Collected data

BEGIN

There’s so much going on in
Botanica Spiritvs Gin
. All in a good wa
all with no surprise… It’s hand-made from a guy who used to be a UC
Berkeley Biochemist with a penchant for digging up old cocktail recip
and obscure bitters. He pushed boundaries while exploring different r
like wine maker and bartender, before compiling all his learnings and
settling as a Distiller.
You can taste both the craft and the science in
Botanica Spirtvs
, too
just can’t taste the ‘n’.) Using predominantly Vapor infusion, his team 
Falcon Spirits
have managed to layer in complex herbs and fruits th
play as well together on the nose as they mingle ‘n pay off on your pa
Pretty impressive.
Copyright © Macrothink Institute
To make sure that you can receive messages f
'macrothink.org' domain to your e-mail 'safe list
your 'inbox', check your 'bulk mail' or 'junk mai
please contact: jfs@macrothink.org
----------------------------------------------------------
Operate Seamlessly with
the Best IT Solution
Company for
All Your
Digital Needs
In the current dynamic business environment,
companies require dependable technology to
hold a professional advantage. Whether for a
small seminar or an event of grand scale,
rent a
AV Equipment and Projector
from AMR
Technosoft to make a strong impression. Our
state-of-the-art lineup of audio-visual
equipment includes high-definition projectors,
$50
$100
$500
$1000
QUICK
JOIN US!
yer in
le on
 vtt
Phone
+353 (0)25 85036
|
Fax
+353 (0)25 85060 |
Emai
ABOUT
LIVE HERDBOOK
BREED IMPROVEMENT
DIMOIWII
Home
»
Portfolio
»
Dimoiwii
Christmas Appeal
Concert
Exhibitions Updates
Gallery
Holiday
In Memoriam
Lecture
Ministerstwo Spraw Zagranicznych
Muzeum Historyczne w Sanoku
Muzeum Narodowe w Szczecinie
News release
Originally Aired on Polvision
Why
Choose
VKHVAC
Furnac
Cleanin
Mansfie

END

◆ **What you have to do**:
The answer is the full set of records above, repeated exactly.

◆ **Expected answer**:
There’s so much going on in
Botanica Spiritvs Gin
. All in a good wa
all with no surprise… It’s hand-made from a guy who used to be a UC
Berkeley Biochemist with a penchant for digging up old cocktail recip
and obscure bitters. He pushed boundaries while exploring different r
like wine maker and bartender, before compiling all his learnings and
settling as a Distiller.
You can taste both the craft and the science in
Botanica Spirtvs
, too
just can’t taste the ‘n’.) Using predominantly Vapor infusion, his team 
Falcon Spirits
have managed to layer in complex herbs and fruits th
play as well together on the nose as they mingle ‘n pay off on your pa
Pretty impressive.
Copyright © Macrothink Institute
To make sure that you can receive messages f
'macrothink.org' domain to your e-mail 'safe list
your 'inbox', check your 'bulk mail' or 'junk mai
please contact: jfs@macrothink.org
----------------------------------------------------------
Operate Seamlessly with
the Best IT Solution
Company for
All Your
Digital Needs
In the current dynamic business environment,
companies require dependable technology to
hold a professional advantage. Whether for a
small seminar or an event of grand scale,
rent a
AV Equipment and Projector
from AMR
Technosoft to make a strong impression. Our
state-of-the-art lineup of audio-visual
equipment includes high-definition projectors,
$50
$100
$500
$1000
QUICK
JOIN US!
yer in
le on
 vtt
Phone
+353 (0)25 85036
|
Fax
+353 (0)25 85060 |
Emai
ABOUT
LIVE HERDBOOK
BREED IMPROVEMENT
DIMOIWII
Home
»
Portfolio
»
Dimoiwii
Christmas Appeal
Concert
Exhibitions Updates
Gallery
Holiday
In Memoriam
Lecture
Ministerstwo Spraw Zagranicznych
Muzeum Historyczne w Sanoku
Muzeum Narodowe w Szczecinie
News release
Originally Aired on Polvision
Why
Choose
VKHVAC
Furnac
Cleanin
Mansfie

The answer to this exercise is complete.